[Images with bounding boxes]
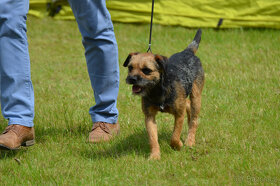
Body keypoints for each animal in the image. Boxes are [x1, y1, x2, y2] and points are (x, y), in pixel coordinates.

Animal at [123, 29, 205, 160]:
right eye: (130, 67)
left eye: (146, 70)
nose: (132, 79)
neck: (158, 90)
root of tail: (187, 52)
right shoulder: (149, 117)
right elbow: (153, 139)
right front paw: (155, 155)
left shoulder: (179, 115)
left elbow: (175, 136)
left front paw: (178, 145)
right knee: (187, 105)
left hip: (196, 97)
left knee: (194, 120)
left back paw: (190, 141)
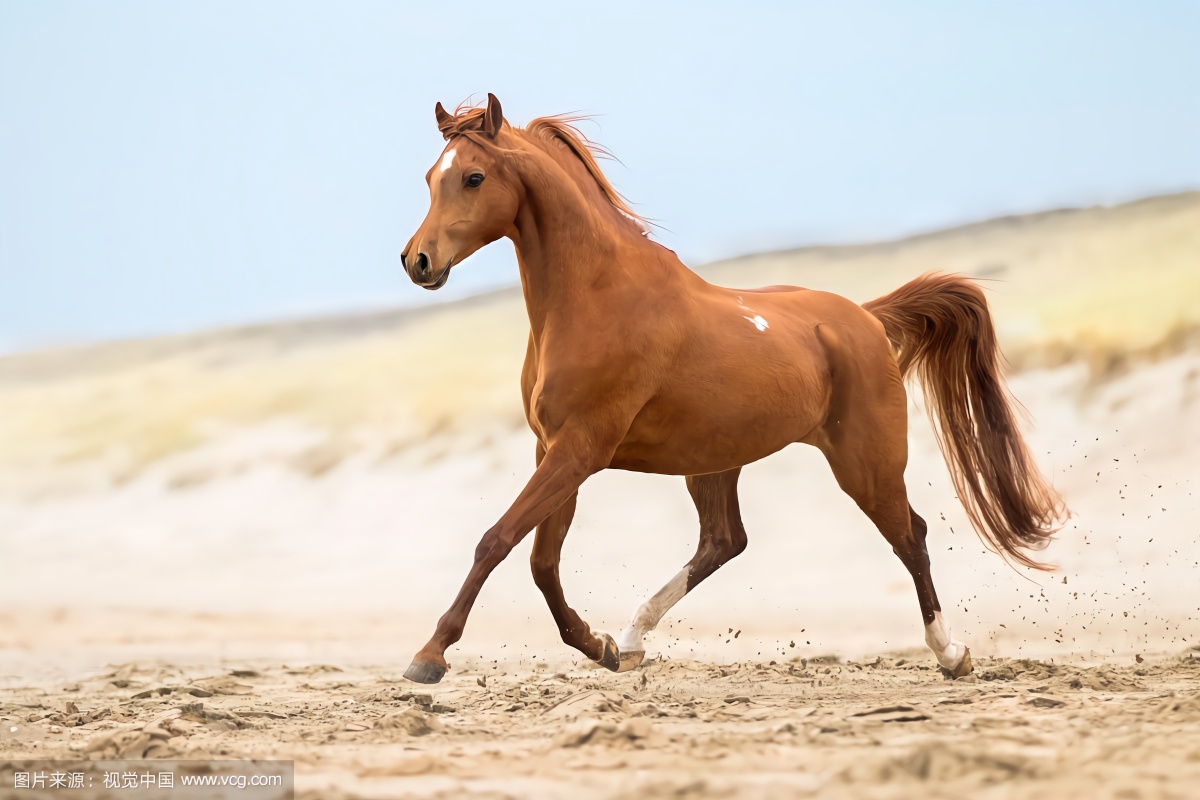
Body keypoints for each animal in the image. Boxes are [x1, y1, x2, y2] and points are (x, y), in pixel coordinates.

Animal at [398, 92, 1065, 681]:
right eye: (432, 176)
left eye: (474, 177)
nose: (417, 262)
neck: (596, 298)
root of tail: (866, 317)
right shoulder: (553, 448)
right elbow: (541, 562)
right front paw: (600, 646)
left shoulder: (579, 449)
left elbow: (497, 540)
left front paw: (429, 657)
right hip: (713, 461)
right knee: (724, 541)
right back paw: (634, 639)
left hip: (866, 463)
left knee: (910, 536)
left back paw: (951, 654)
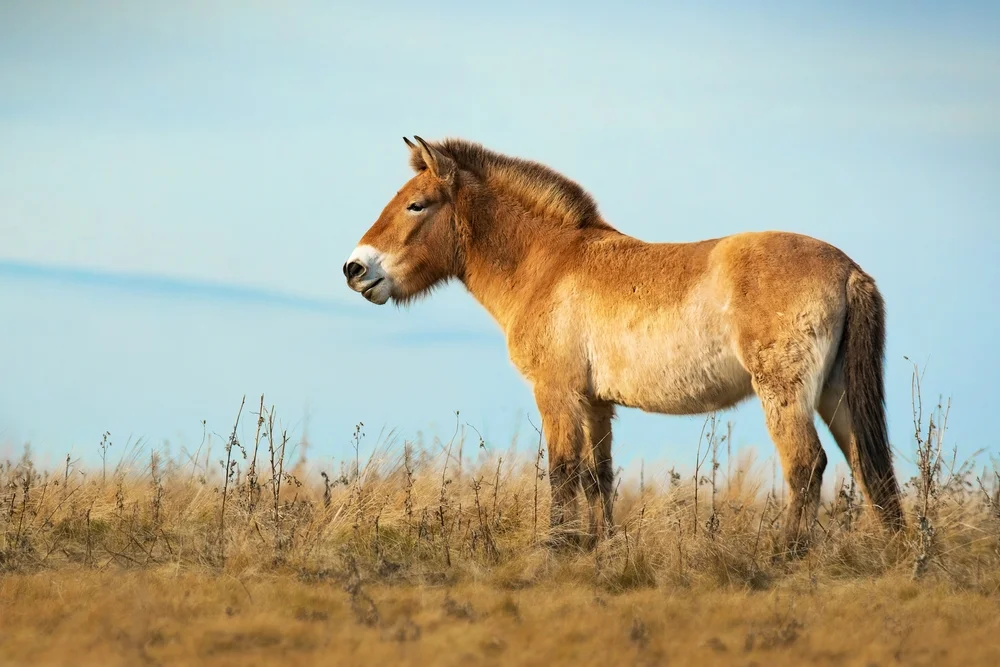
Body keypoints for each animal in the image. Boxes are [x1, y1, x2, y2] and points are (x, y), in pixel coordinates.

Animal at [341, 135, 905, 554]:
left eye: (417, 205)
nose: (355, 268)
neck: (549, 266)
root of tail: (849, 270)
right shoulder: (596, 404)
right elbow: (598, 477)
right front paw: (600, 547)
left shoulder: (558, 395)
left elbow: (563, 473)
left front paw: (557, 548)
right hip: (834, 395)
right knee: (869, 468)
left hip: (785, 395)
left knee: (806, 466)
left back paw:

__WORK REQUIRED__
Transcribe exactly the lines from the one with "left hip: (196, 97)" to the last line of the records, both included, so that no picture appears in the copy.

__REPLY__
left hip: (196, 97)
left knee: (194, 120)
left back paw: (190, 141)
Body keypoints for each animal in the image. Boxes are [x1, y1, x2, y2] and points are (x, y), in pixel coordinates.

Animal at [398, 92, 1065, 681]:
right eye: (432, 176)
left eye: (474, 177)
nose: (417, 262)
neck: (596, 298)
root of tail: (866, 317)
right shoulder: (553, 448)
right elbow: (541, 562)
right front paw: (600, 646)
left shoulder: (579, 449)
left elbow: (497, 540)
left front paw: (429, 657)
right hip: (713, 461)
right knee: (724, 541)
right back paw: (634, 639)
left hip: (866, 463)
left knee: (910, 536)
left back paw: (951, 654)
Body keypoints for each animal in the image. Boxes are [x1, y1, x2, y2] and points are (x, y), in pixel coordinates.

Animal at [341, 135, 905, 554]:
left eye: (417, 205)
nose: (355, 268)
neck: (549, 266)
root of tail: (849, 270)
right shoulder: (596, 404)
right elbow: (598, 477)
right front paw: (600, 547)
left shoulder: (558, 395)
left elbow: (563, 473)
left front paw: (557, 548)
right hip: (834, 395)
right knee: (869, 468)
left hip: (785, 395)
left knee: (806, 466)
left back paw:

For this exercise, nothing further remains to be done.